Papa Francesco introduce per gli appalti vaticani la regola del sospetto: chiunque sia sottoposto a indagini, a misure di prevenzione o a condanne in primo grado per «partecipazione a un'organizzazione criminale, corruzione, frode, reati terroristici», per «riciclaggio di proventi di attività criminose» e «sfruttamento del lavoro minorile», ma anche chi non ha ottemperato «agli obblighi relativi al pagamento di imposte o contributi previdenziali secondo le normative del Paese in cui si è stabilito» non potrà iscriversi all’albo speciale degli operatori economici che operano con il Vaticano.

Insomma, per essere esclusi dalla partecipazione non serve una sentenza passata in giudicato, basta una notizia di reato al vaglio degli inquirenti. Il nuovo codice degli appalti e dei contratti è stato varato da Papa Francesco con un Motu Proprio, si compone di 86 articoli più altri 12 relativi alla tutela giurisdizionale in caso di contenzioso e il testo sarà promulgato mediante la pubblicazione su L’Osservatore Romano ed entrerà in vigore in trenta giorni da oggi.

In sala stampa vaticana, al momento della presentazione, ha preso la parola anche Giuseppe Pignatone, ex procuratore capo di Roma ai tempi dell’inchiesta su Mafia capitale e oggi presidente del Tribunale del Vaticano. Pignatone ha spiegato come la ratio del nuovo codice sia quello di «una efficiente gestione delle risorse e un rinnovato, deciso impegno contro il rischio di corruzione. Per conseguire questi obiettivi vengono recepite le migliori regole e le migliori pratiche elaborate dalla Comunità internazionale, fondate sui principi di trasparenza e di favore per la concorrenza. Viene previsto inoltre un articolato sistema di controlli, anche informatici. Da qui il nuovo codice degli appalti valido sia per gli Enti della Curia romana, sia per quelli collegati amministrativamente alla Santa Sede che per lo Stato della Città del Vaticano».

I due pilastri della normativa, dunque, sono la riduzione della «piaga degli sprechi» e della «corruzione», ha aggiunto Vincenzo Buonomo, rettore della Pontificia Università Lateranense e consigliere del Vaticano. «Le nuove norme sono un monito a riscoprire quanto sia importante - e oggi impellente - una migliore gestione delle risorse che la Santa Sede amministra per conseguire i fini che della Chiesa sono propri».

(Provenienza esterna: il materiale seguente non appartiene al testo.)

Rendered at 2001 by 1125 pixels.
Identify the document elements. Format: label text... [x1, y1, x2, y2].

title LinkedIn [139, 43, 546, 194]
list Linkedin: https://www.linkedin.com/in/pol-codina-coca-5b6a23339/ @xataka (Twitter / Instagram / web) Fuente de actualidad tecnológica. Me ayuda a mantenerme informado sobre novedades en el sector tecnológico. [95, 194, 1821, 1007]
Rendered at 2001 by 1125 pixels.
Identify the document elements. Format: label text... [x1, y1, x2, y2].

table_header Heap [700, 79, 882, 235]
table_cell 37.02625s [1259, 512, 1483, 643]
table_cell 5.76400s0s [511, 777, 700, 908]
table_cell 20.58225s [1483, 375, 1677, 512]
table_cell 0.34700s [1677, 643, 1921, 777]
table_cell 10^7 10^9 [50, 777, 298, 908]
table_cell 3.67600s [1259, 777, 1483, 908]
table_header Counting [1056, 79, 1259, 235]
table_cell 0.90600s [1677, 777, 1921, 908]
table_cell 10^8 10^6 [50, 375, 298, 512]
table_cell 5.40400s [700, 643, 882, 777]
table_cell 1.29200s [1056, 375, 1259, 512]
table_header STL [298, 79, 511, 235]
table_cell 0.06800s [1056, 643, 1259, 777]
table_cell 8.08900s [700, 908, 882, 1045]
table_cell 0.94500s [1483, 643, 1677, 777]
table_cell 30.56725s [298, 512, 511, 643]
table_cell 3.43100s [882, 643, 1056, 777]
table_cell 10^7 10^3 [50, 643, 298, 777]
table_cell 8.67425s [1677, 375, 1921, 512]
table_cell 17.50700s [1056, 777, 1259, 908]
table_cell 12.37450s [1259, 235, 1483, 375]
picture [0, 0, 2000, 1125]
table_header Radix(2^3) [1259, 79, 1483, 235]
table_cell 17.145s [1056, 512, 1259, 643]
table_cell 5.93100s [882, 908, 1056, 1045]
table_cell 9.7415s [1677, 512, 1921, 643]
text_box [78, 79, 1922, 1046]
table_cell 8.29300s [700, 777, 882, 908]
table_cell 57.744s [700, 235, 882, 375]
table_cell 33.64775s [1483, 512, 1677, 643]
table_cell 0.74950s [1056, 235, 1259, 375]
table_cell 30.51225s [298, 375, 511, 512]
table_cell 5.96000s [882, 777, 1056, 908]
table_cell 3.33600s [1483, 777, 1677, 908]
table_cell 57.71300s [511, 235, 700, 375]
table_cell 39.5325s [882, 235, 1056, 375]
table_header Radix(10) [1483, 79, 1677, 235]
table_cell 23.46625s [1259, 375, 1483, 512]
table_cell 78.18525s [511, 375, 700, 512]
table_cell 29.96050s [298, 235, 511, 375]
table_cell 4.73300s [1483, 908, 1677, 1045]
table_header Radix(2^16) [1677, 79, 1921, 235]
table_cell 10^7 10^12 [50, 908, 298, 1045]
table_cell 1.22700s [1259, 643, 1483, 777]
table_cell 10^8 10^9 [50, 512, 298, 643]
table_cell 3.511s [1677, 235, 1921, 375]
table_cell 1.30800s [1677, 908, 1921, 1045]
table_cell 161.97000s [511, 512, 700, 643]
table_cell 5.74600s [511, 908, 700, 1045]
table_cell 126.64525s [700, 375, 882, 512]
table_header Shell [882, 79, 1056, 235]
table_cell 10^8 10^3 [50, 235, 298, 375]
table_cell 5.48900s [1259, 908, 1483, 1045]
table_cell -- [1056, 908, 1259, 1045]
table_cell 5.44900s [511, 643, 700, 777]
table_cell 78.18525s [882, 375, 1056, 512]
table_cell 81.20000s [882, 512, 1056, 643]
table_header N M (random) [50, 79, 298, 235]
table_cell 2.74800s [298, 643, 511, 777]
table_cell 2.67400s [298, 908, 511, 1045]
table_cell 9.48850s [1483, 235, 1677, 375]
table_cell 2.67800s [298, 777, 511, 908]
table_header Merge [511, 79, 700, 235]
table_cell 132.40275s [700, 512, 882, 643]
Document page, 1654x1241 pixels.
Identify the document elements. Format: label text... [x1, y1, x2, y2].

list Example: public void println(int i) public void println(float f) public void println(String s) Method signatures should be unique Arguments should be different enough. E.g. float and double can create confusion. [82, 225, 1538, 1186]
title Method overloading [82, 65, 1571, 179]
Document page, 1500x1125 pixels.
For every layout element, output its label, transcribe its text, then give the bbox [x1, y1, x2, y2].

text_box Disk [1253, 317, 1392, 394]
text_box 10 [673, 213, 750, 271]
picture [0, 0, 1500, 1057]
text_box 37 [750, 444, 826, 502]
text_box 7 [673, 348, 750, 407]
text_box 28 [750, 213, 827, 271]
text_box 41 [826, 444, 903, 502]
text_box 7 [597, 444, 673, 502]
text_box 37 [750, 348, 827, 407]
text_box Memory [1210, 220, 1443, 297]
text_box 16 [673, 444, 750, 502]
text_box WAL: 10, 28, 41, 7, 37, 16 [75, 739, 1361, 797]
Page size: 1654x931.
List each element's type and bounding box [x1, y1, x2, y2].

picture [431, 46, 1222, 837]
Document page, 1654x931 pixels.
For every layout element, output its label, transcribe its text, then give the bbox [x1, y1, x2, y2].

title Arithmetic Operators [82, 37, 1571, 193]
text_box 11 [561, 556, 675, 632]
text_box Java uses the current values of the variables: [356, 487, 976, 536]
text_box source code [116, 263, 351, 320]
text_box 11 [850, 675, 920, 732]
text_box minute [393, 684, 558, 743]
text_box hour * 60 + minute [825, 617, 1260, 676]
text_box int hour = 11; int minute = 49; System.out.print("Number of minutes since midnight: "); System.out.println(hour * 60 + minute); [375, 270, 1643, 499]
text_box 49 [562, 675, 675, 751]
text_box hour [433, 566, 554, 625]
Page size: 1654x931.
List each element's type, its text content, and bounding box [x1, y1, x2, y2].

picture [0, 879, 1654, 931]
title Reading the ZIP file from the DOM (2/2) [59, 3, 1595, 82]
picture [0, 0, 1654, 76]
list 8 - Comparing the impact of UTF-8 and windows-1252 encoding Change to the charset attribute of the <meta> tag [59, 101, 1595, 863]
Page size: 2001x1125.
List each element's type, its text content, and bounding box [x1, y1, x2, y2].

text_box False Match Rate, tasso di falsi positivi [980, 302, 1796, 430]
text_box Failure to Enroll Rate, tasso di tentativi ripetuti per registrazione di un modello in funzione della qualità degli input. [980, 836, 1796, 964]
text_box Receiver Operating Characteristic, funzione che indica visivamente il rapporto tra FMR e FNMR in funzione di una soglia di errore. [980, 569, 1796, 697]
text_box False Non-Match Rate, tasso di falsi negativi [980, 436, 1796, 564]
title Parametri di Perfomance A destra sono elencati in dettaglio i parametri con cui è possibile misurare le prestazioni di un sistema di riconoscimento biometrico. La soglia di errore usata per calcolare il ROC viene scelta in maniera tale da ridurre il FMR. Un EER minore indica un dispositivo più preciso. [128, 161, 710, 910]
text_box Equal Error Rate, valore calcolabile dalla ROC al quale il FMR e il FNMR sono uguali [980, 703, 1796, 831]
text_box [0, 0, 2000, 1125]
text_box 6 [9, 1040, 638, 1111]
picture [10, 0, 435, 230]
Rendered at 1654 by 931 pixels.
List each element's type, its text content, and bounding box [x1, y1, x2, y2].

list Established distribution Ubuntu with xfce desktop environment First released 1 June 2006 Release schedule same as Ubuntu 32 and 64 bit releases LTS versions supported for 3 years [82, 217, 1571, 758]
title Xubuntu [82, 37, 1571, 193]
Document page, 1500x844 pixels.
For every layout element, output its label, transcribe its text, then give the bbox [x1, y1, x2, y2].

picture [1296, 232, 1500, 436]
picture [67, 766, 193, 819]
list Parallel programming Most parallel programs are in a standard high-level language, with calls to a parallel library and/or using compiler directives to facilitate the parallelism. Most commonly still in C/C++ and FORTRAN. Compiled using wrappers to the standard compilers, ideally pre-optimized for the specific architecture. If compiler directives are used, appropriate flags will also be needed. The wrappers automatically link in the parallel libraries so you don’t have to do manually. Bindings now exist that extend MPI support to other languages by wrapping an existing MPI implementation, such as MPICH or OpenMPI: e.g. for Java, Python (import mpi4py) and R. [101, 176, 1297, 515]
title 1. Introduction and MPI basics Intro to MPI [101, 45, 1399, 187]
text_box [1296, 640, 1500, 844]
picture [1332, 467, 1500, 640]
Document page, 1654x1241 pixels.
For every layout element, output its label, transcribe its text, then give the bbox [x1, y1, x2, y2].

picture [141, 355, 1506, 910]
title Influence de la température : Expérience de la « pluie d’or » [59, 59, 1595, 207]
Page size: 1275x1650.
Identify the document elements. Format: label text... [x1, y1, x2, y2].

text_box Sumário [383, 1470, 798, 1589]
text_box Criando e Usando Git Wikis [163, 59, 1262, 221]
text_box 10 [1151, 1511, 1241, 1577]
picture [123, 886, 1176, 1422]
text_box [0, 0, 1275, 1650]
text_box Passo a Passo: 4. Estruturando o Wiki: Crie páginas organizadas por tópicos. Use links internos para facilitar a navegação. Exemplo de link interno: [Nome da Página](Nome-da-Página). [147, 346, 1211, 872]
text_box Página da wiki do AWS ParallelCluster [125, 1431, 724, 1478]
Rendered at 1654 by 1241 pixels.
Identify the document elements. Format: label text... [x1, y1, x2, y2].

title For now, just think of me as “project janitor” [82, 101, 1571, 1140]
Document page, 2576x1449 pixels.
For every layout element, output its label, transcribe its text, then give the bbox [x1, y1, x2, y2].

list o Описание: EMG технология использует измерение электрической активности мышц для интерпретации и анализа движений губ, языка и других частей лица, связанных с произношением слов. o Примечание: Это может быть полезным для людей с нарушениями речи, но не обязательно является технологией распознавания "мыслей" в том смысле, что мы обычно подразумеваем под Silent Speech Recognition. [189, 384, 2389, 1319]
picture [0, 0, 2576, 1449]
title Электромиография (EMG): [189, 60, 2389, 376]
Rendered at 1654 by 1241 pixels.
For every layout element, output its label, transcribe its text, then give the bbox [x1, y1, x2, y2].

L’insistenza con cui tutti hanno parlato di sprechi è il grande non detto di Oltretevere: negli anni passati, infatti, il vecchio codice in vigore ha permesso una gestione delle risorse immobiliari vaticane a dir poco opaca. In particolare, è ancora vivo l’imbarazzo per la vicenda riguardante l’acquisto di un palazzo nel cuore di Londra da parte della Segreteria di Stato vaticano con fondi che sarebbero derivati almeno in parte dall’obolo di San Pietro, ovvero le donazioni ricevute dal Papa per le opere di carità e il sostentamento della Curia romana.

Nulla di tutto questo sarà possibile col nuovo codice, che prevede una normativa stringente: chi avrà bisogno di acquistare un immobile o di affittarlo, avrà l’obbligo di rivolgersi agli altri enti della Santa Sede. Solo in caso di indisponibilità si potrà andare sul mercato. Insomma, niente speculazioni e acquisti al buio, ma andrà presentato un piano dettagliato da far approvare all’Apsa o al Governatorato, che procederanno con una loro verifica autonoma e parallela, con tanto di perizie. Lo stesso vale anche per la cessione degli immobili, impedendo vendite sottocosto.

Tra 30 giorni, dunque, la musica cambierà e si suonerà la sinfonia di Pignatone: con la regola del sospetto sugli operatori esterni e un controllo centralizzato su tutti i movimenti interni.